Among his research findings that need widespread attention and discussion that he related in interviews are:
- “In the 1950s, about 3% of priests were of a homosexual orientation, by their own reports. By the 1980s, that had risen to over 16%. So we have sort of a fivefold increase in the percentage of priests who are homosexual, in a pretty straight line from the 1950s through the 1980s.”
- “We have a very similar increase in abuse incidents over that same period, and we don’t know the sexual orientation of any particular abuser. So we’re inferring from the association of those two correlations that there’s some influence of one on the other. So my conclusion has to be the opposite of that of the John Jay Report.”
- “Estimates from these findings predict that, had the proportion of homosexual priests remained at the 1950s level, at least 12,000 fewer children, mostly boys, would have suffered abuse.”
- “A quarter of priests ordained in the late 1960s report the existence of a homosexual subculture in their seminary, rising to over half of priests ordained in the 1980s. This trend was also strongly correlated with increasing child sex abuse.”

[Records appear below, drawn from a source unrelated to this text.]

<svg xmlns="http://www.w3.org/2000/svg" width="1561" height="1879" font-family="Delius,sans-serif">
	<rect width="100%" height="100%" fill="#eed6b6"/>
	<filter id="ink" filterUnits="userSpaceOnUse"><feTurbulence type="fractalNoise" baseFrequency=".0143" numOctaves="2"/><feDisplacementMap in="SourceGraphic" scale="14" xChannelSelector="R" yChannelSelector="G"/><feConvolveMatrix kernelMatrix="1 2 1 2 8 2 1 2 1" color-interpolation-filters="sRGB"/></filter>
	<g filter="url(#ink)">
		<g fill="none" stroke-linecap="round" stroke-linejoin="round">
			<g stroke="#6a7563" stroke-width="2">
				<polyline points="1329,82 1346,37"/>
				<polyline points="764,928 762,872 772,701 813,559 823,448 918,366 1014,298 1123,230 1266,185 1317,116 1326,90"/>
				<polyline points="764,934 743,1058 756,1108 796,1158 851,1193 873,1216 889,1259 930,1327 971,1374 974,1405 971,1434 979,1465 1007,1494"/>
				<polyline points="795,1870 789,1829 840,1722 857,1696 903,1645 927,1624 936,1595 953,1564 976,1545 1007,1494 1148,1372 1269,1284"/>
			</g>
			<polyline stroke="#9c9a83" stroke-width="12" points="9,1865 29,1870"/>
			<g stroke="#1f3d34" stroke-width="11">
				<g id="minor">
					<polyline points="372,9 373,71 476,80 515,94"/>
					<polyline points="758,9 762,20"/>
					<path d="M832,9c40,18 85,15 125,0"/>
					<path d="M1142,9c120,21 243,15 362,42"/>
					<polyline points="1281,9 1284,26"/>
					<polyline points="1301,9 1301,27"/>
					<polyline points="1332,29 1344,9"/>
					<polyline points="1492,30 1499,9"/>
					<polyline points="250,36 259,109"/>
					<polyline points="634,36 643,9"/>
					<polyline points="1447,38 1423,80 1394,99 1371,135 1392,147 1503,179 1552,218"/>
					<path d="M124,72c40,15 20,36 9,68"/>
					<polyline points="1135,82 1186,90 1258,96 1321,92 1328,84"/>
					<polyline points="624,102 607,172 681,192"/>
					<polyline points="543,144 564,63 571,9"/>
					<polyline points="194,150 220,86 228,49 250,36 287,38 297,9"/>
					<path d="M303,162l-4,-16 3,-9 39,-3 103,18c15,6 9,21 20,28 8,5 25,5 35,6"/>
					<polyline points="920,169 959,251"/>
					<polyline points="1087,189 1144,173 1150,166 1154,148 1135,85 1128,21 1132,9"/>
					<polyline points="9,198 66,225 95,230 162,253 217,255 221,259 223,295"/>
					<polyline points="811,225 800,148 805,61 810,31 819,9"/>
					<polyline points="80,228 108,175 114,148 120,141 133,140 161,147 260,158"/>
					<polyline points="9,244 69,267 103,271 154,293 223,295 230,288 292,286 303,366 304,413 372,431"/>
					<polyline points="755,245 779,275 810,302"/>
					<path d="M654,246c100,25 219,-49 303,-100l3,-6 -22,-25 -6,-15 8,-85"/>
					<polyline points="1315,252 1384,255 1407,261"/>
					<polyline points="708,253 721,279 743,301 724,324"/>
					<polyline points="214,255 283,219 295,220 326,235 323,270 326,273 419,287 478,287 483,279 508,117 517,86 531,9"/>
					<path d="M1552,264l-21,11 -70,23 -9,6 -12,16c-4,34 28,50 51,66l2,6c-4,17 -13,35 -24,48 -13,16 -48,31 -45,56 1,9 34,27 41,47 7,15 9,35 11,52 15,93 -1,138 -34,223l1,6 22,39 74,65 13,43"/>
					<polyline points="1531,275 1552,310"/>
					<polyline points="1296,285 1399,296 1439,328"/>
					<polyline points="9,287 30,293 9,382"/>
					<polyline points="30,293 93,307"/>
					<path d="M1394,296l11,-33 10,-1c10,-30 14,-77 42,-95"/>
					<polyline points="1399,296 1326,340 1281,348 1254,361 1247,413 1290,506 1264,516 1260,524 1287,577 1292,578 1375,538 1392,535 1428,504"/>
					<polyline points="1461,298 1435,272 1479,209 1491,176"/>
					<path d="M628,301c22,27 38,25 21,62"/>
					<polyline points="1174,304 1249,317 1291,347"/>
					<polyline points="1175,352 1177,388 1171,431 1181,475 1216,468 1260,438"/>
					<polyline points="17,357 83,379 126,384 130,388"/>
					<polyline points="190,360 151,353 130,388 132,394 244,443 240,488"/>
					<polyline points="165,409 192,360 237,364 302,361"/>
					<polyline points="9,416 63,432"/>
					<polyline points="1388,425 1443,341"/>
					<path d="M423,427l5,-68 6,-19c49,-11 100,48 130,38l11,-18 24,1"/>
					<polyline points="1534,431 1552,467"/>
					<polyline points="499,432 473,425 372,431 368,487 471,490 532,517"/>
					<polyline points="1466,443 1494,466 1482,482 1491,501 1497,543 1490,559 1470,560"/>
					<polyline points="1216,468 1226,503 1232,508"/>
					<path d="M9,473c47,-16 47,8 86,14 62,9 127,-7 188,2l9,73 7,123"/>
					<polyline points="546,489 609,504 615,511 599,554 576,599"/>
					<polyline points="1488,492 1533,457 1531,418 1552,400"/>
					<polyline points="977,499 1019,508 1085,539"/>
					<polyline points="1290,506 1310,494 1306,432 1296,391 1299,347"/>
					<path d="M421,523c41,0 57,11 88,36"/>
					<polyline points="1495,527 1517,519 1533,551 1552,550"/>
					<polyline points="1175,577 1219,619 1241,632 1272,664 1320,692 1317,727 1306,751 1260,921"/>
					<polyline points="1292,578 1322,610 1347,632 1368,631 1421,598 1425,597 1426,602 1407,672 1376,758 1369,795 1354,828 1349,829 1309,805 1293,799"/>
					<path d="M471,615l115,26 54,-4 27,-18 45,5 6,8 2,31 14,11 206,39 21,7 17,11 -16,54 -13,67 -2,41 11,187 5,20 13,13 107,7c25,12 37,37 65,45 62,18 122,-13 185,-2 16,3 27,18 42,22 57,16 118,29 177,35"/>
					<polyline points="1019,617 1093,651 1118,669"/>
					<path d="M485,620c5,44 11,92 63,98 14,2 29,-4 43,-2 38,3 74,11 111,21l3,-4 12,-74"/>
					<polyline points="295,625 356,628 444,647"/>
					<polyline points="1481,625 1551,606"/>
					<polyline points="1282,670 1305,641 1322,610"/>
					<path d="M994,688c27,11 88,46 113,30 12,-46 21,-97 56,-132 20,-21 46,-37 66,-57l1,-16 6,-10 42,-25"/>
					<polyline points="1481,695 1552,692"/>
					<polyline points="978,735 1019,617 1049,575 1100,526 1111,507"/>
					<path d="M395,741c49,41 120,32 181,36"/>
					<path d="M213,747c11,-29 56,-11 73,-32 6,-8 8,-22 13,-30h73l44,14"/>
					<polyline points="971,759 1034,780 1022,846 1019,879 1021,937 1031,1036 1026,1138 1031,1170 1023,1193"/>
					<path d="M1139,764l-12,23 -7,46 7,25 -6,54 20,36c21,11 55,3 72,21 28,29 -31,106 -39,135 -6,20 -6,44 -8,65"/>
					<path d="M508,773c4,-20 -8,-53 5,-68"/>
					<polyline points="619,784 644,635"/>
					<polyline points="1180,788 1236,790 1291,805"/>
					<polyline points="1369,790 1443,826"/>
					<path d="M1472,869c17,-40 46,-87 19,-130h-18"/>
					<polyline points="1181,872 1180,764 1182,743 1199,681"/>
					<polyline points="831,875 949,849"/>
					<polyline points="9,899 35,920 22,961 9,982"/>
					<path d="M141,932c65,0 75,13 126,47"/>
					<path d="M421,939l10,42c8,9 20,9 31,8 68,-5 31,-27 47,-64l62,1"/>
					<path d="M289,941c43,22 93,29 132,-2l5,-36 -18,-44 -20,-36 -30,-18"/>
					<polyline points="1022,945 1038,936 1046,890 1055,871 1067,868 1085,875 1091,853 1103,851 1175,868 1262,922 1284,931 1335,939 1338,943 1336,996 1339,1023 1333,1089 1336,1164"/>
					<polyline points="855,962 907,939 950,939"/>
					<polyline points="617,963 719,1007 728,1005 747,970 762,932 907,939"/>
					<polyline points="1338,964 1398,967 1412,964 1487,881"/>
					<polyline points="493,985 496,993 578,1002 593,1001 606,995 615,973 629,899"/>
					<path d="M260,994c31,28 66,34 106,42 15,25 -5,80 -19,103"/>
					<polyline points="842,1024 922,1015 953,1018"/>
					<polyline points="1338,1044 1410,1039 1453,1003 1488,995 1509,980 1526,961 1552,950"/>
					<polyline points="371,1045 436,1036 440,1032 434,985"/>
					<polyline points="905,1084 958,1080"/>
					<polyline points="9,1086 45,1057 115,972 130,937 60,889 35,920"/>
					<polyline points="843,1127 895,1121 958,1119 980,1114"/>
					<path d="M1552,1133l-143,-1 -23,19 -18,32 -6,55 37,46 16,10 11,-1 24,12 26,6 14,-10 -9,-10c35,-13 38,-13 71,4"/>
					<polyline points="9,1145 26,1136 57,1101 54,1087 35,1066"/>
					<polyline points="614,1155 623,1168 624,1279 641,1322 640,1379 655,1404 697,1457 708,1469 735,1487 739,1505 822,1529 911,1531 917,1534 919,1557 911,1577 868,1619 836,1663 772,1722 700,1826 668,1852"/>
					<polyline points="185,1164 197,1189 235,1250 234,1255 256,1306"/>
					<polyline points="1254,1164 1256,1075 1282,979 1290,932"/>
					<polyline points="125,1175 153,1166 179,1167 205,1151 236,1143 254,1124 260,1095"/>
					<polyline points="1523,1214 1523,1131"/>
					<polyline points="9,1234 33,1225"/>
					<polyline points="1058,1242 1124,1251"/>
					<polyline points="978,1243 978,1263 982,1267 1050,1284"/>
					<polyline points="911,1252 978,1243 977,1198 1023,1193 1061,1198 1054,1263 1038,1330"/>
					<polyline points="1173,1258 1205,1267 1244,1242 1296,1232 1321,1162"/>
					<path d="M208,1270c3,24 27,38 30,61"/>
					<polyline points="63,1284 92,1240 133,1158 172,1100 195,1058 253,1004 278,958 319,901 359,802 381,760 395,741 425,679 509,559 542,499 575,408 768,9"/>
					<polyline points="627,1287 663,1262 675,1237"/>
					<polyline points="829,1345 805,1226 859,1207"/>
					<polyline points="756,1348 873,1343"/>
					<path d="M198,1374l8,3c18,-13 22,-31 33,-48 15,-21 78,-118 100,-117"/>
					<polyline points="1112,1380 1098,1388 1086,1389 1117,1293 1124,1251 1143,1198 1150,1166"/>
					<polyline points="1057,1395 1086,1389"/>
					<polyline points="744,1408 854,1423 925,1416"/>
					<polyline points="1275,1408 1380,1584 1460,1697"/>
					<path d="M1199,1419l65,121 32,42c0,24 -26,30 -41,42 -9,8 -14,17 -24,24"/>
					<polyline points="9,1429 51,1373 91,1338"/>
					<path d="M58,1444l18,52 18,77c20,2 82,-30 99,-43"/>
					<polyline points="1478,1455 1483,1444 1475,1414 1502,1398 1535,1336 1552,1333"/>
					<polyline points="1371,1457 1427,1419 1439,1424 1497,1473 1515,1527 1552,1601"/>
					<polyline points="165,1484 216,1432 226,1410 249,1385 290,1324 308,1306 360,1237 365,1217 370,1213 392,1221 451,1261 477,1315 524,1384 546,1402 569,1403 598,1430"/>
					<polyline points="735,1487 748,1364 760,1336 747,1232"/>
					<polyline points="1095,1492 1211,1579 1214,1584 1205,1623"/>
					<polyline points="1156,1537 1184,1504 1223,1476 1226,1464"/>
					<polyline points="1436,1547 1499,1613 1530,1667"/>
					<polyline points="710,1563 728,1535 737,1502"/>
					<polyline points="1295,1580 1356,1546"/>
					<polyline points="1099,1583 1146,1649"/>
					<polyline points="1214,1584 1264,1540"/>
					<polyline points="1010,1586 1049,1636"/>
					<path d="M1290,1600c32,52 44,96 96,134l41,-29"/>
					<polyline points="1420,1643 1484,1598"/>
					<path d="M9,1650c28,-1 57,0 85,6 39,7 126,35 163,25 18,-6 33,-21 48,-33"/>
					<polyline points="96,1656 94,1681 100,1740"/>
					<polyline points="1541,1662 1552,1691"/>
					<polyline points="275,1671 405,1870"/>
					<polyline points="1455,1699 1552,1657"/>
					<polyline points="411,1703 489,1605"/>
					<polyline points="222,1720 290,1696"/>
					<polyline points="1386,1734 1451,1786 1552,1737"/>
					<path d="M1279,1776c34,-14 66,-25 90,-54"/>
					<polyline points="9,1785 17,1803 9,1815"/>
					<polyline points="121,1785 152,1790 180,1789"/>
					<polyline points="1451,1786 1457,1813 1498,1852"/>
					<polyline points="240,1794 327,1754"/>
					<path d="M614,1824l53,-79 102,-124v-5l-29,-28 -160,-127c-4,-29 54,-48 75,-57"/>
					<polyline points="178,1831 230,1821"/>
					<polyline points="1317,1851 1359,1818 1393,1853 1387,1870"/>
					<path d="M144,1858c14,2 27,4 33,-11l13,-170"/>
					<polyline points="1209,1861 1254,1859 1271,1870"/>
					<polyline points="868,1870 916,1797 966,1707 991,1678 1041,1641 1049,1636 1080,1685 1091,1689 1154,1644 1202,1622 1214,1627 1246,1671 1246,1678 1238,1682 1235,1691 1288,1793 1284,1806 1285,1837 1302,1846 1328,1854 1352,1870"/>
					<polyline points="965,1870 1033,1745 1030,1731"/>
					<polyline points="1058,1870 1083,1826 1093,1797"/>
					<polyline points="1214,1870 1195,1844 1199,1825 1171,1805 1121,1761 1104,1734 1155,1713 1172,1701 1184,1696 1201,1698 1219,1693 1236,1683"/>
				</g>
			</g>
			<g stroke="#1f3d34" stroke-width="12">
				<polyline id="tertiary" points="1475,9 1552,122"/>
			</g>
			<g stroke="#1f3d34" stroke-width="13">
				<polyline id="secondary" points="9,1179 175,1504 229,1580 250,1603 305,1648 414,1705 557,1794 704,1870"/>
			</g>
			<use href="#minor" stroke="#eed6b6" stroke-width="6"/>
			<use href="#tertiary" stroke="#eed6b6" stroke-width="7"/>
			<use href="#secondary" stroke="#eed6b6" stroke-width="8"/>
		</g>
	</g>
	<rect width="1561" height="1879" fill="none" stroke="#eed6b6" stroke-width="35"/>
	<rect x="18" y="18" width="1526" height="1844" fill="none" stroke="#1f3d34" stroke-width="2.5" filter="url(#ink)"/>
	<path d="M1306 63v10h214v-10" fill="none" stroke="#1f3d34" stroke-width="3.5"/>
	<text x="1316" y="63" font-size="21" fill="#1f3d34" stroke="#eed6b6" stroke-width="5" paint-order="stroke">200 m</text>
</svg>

In addition, Dean Hoge’s 2001 research at Catholic University of America, reported that 55% of priests identified a homosexual subculture in their diocese or religious community. Forty-one percent of the priests said a homosexual subculture existed in the seminaries they attended. The younger the priest, the more likely he was able to identify a homosexual subculture. Forty-five percent of priests ages 25–35 said the subculture clearly existed in seminary, compared to 8% of priests over 56.
Fr. Sullins stated that in order to deal with homosexual subcultures in seminaries, “the first thing is to stop the denial.”
The importance of this recommendation was supported by the recent experience of a young man discerning a priestly vocation to a religious community. He told his spiritual director that on his visit to a one religious community he was asked if he would prefer a room in the area with those who identify as homosexual or with those who identify as heterosexual.